Cosa c’è davvero all’interno di una lampada UV a mercurio ad alta pressione?
Abbiamo trascorso 15 anni a lavorare nell’ombra, come fornitori per aziende produttrici di componenti elettronici, prima di decidere finalmente di mettere il nostro nome sul prodotto. La verità è che queste lampade non sono semplicemente tubi di vetro: si trattano piuttosto di strumenti altamente precisi, in grado di resistere a temperature estremamente elevate, mentre emettono una luce di tipo specifico.
La battaglia contro calore e pressione
Per ottenere la potenza necessaria per processi di verniciatura o sterilizzazione industriale, dobbiamo far sì che il vapore di mercurio sia sottoposto a alte pressioni. Questo sistema funziona: si ottiene così un aumento significativo della densità di luce emessa.

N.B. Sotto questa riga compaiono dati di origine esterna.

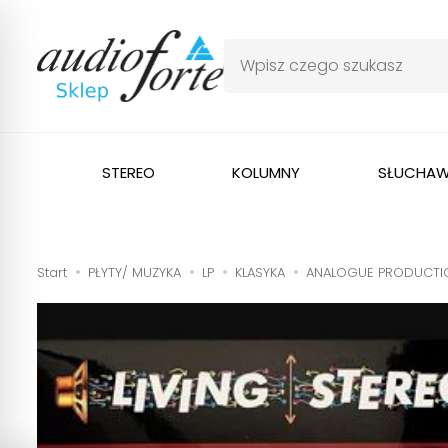
STEREO
KOLUMNY
SŁUCHAW
Start
PŁYTY/ MUZYKA
LP
KLASYKA
ANALOGUE PRODUCTIONS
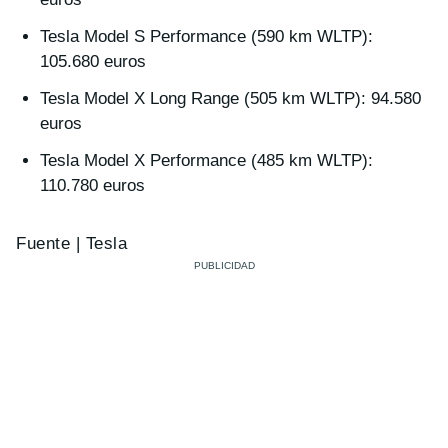
Tesla Model S Performance (590 km WLTP):
105.680 euros
Tesla Model X Long Range (505 km WLTP): 94.580
euros
Tesla Model X Performance (485 km WLTP):
110.780 euros
Fuente | Tesla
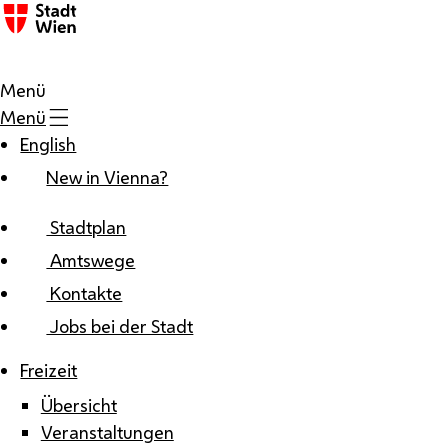
Zum Inhalt
Menü
Menü
English
New in Vienna?
Stadtplan
Amtswege
Kontakte
Jobs bei der Stadt
Freizeit
Übersicht
Veranstaltungen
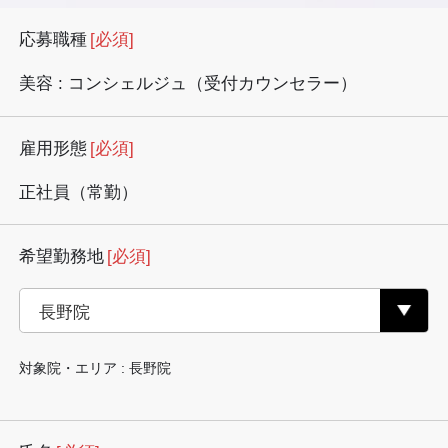
応募職種
[必須]
美容 : コンシェルジュ（受付カウンセラー）
雇用形態
[必須]
正社員（常勤）
希望勤務地
[必須]
対象院・エリア : 長野院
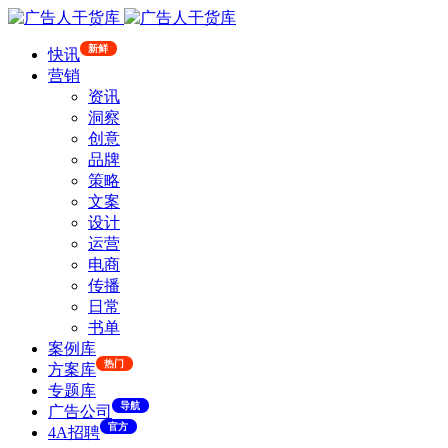
新鲜
快讯
营销
资讯
洞察
创意
品牌
策略
文案
设计
运营
电商
传播
日常
书单
案例库
热门
方案库
专题库
导航
广告公司
官方
4A招聘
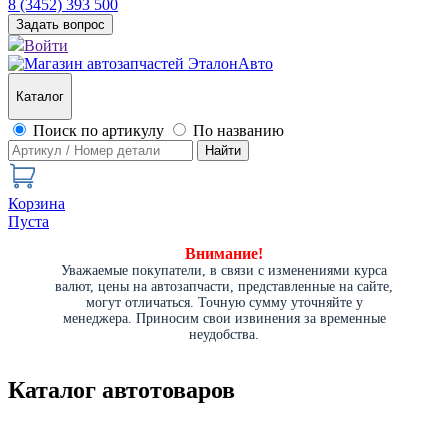
8 (3452) 393 500
Задать вопрос
Войти
Каталог
Поиск по артикулу
По названию
Найти
Корзина
Пуста
Внимание!
Уважаемые покупатели, в связи с изменениями курса
валют, цены на автозапчасти, представленные на сайте,
могут отличаться. Точную сумму уточняйте у
менеджера. Приносим свои извинения за временные
неудобства.
Каталог автотоваров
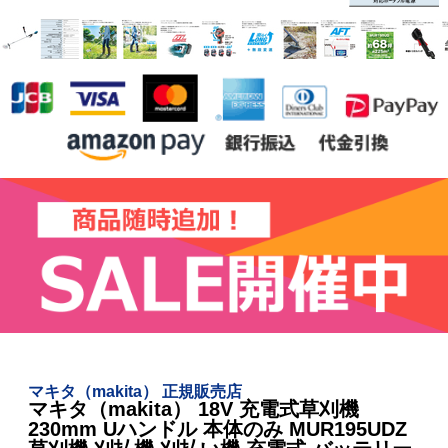
マキタ（makita） 正規販売店
マキタ（makita） 18V 充電式草刈機
230mm Uハンドル 本体のみ MUR195UDZ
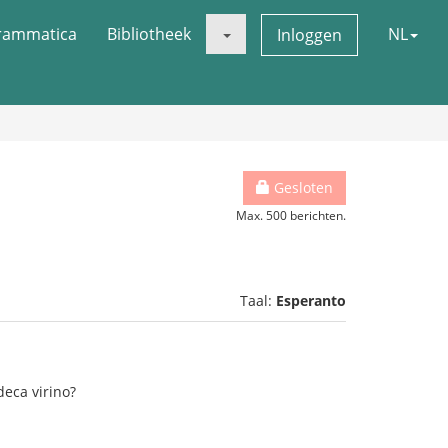
rammatica
Bibliotheek
NL
Inloggen
Gesloten
Max. 500 berichten.
Taal:
Esperanto
deca virino?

Ma c’è un problema: tali pressioni esercitano una notevole pressione sull’involucro di quarzo che circonda la lampada. Noi progettiamo i nostri tubi in modo che possano resistere a tali sollecitazioni, evitando così che la lampada si distrugga prematuramente. Un altro consiglio: se si inserisce una lampada ad alta potenza in uno spazio ristretto, il sistema di raffreddamento deve essere perfetto. Se l’aria non circola, il calore si accumula, la lampada si distrugge e i riflettori si deformano. È un vero disastro.
Scegliere i materiali giusti
Utilizziamo quarzo fuso di alta purezza. Perché? Perché il vetro di scarsa qualità blocca le lunghezze d’onda necessarie per ottenere l’effetto desiderato. È uno spreco di denaro.
Poi ci sono gli elettrodi: li abbiamo progettati in modo che evitino la formazione di quella striscia scura argentea che si forma solitamente alle estremità della lampada. Inoltre, assicuriamo che i connettori siano perfettamente compatibili tra loro. Offriamo diverse soluzioni per permettere uno scambio semplice senza problemi. Se i connettori non sono perfettamente allineati, si verifica un cortocircuito; in quel caso la lampada si distrugge immediatamente.
Funzionamento in condizioni reali
Se si utilizzano vernici che richiedono tempi di essiccazione rapidi o per processi legati al PET, la velocità di produzione è fondamentale. Non si può permettere che ci siano problemi durante il processo di verniciatura.
Un altro punto importante: queste lampade hanno bisogno di tempo per “svegliarsi”. Non basta semplicemente premere l’interruttore per ottenere subito la massima potenza. Hanno bisogno di un periodo di avviamento appropriato.
Abbiamo dedicato molto tempo a perfezionare la composizione chimica all’interno dei tubi, al fine di trovare il giusto equilibrio tra un avviamento rapido e una durata prolungata della lampada. In questo modo, l’essiccazione avviene in modo uniforme su tutta la superficie del pezzo da trattare, e non si deve sostituire continuamente la lampada durante il turno di lavoro.